■ **Exercise directions**
Update the lines from the first one through the one containing "line at (1111, 648)" by replacing "dashed" with "hidden" and changing nothing else. Return only those lines.

■ **Exercise inputs**
- - - -

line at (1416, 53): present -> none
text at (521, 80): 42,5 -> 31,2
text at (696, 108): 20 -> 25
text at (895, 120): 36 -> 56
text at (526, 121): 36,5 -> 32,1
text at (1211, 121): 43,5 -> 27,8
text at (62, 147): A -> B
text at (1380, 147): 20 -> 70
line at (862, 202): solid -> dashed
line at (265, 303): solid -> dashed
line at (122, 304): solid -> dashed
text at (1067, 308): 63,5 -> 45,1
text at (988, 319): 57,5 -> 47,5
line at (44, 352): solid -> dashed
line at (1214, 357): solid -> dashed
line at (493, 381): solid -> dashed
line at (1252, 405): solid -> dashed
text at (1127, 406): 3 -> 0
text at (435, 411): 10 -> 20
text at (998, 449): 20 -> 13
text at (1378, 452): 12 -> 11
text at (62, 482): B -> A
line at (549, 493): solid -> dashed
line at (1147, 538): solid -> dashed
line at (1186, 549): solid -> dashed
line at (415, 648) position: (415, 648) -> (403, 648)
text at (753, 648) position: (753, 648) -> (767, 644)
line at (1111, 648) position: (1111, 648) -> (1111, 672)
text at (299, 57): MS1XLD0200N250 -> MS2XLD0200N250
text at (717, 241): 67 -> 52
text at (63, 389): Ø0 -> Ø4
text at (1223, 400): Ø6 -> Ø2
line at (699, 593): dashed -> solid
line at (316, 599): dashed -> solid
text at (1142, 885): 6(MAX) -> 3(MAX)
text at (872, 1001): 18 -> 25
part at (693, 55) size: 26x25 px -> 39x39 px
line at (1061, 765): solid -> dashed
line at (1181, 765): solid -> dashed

- - - -

■ **Solution to this task**
line at (1416, 53): present -> none
text at (521, 80): 42,5 -> 31,2
text at (696, 108): 20 -> 25
text at (895, 120): 36 -> 56
text at (526, 121): 36,5 -> 32,1
text at (1211, 121): 43,5 -> 27,8
text at (62, 147): A -> B
text at (1380, 147): 20 -> 70
line at (862, 202): solid -> hidden
line at (265, 303): solid -> hidden
line at (122, 304): solid -> hidden
text at (1067, 308): 63,5 -> 45,1
text at (988, 319): 57,5 -> 47,5
line at (44, 352): solid -> hidden
line at (1214, 357): solid -> hidden
line at (493, 381): solid -> hidden
line at (1252, 405): solid -> hidden
text at (1127, 406): 3 -> 0
text at (435, 411): 10 -> 20
text at (998, 449): 20 -> 13
text at (1378, 452): 12 -> 11
text at (62, 482): B -> A
line at (549, 493): solid -> hidden
line at (1147, 538): solid -> hidden
line at (1186, 549): solid -> hidden
line at (415, 648) position: (415, 648) -> (403, 648)
text at (753, 648) position: (753, 648) -> (767, 644)
line at (1111, 648) position: (1111, 648) -> (1111, 672)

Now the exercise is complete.